Credit Suisse has highlighted the growing importance of the renminbi to FX rates in Emerging Asia, noting that the yen remains a key driver for the Won, Taiwan and Singapore dollar, with some impact on the ringgit.
India, meanwhile, continues to attract support.
Goldman Sachs has described India as the clearest example of an emerging market that has addressed its macroeconomic imbalances and is on the right side of the oil import-export divide.
Lower international food and oil prices have driven down headline inflation across the emerging markets, and the relief from inflation pressures should support five-year to 10-year bonds in India, according to the US investment bank. ANZ also expects the rupee, as well as the rupiah, to be the least affected of the Asian currencies on the yen’s weakness, while Bank of America Merrill Lynch has predicted that the rupee will outperform both the yen and the euro in the coming months.
China’s slowing GDP growth and deflationary risks from the yen’s weakness have spurred talk of renminbi depreciation. The Chinese unit has been rising for most of the year after selling off briefly in the first few months as the People’s Bank of China engineered a squeeze that introduced greater two-way flows.
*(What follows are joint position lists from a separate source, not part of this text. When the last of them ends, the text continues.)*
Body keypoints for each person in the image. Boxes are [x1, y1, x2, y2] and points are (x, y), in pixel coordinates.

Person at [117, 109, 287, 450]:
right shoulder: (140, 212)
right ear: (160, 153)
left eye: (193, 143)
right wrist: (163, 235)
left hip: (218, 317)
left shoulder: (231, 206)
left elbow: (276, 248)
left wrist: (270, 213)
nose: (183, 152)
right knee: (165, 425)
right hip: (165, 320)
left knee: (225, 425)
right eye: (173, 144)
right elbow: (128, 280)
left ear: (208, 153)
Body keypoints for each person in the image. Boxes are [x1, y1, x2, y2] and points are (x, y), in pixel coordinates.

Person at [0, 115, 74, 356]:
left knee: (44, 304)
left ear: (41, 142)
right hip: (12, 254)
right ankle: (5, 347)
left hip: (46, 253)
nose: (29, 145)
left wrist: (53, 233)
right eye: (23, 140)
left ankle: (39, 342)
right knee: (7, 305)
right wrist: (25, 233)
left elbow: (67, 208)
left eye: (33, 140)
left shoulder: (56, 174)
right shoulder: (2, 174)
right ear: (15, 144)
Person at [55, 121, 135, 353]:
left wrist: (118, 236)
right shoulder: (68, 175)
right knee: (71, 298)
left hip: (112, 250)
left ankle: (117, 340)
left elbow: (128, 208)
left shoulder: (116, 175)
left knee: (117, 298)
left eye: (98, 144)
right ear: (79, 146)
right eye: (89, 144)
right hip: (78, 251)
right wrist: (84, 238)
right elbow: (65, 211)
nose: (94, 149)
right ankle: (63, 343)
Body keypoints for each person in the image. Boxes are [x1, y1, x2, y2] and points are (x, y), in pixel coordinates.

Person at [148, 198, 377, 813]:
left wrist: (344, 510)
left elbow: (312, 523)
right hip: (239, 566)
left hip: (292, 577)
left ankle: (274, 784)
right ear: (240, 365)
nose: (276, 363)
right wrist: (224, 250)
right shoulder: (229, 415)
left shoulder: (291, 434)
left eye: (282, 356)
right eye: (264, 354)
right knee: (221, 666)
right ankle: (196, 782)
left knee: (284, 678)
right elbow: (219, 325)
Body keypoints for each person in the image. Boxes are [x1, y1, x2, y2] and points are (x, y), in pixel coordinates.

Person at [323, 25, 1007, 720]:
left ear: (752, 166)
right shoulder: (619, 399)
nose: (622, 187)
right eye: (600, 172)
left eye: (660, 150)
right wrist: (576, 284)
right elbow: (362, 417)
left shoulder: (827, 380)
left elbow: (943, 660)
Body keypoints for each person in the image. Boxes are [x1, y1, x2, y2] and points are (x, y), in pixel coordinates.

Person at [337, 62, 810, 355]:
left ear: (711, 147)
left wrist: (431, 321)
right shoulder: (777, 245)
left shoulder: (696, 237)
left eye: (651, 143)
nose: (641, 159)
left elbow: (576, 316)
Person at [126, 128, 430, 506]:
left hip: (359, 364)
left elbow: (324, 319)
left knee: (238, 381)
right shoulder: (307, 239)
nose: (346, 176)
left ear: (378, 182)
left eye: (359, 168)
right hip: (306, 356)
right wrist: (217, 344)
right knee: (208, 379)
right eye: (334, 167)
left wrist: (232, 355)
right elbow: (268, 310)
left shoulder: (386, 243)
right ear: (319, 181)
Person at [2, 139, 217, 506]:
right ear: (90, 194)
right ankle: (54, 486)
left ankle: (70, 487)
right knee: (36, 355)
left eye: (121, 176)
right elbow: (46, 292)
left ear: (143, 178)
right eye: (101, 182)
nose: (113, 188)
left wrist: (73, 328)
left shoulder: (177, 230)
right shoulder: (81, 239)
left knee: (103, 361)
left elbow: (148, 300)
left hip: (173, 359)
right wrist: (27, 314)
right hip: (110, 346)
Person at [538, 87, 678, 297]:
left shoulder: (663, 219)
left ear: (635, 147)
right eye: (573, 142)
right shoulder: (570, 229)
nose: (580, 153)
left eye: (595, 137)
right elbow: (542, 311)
Currently, the renminbi is only 1.3% weaker from the start of the year, and the PBoC’s daily fixings for much of the second half of 2014 have suggested it remains intent on keeping the currency steady as the US dollar strengthens.
The renminbi’s move against the yen, however, has been far more remarkable.
While the yen is within the range of recent experience at around 118 to the dollar, the renminbi has surged to its strongest against the Japanese currency since late 1993. Rabobank’s Michael Every, head of Asia Pacific financial markets research, says that the 35% surge since January 2013 is hardly a gradual shift, even accounting for rapid economic development in China. Adjusted for inflation, the renminbi is trading even higher, despite the recent sales tax-related spike in Japanese inflation.
The question remains as to what China will do as the yen continues spiralling downwards. The PBoC surprised many in the market to cut one-year benchmark lending rates on November 21. However, not everyone believes this is due to concerns over the currency, since FX is managed more directly through the daily fix and rate cuts are unlikely to affect the renminbi significantly. However, some analysts say that the PBoC’s rate cut reduces the relative attractiveness of the renminbi and makes it riskier to hold.
Gavekal’s Poon says that it is diplomatically more difficult for a country with a large trade surplus, such as China, to follow Japan’s depreciation path, noting that significant renminbi depreciation could trigger large capital outflows at a time when the financial system is still fragile and marginal gains in export competitiveness small relative to the threat of domestic financial instability. From a longer-term perspective, a strong and stable unit is vital in China’s currency internationalisation.
Nevertheless, the weaker the yen, the greater the pressure on China to follow suit as its major Asian export markets allow their own currencies to depreciate. Also, if confronted with potentially dangerous capital inflows, Beijing may well decide, as it did in the first quarter of 2014, that a greater degree of downside volatility is needed to restore the market’s equilibrium, says Poon.
Rabobank’s Every has joined those warning there may be another PBoC-inspired sell-off, possibly as soon as in the first quarter of 2015. The last thing a heavily indebted country needs is to exacerbate deflationary pressures and Every sees the renminbi drifting to 6.40 against the dollar in mid-2015 before moving back towards 6.25. For Every, the PBoC may not have started this FX war, but it seems unlikely that it will be the one to lose it.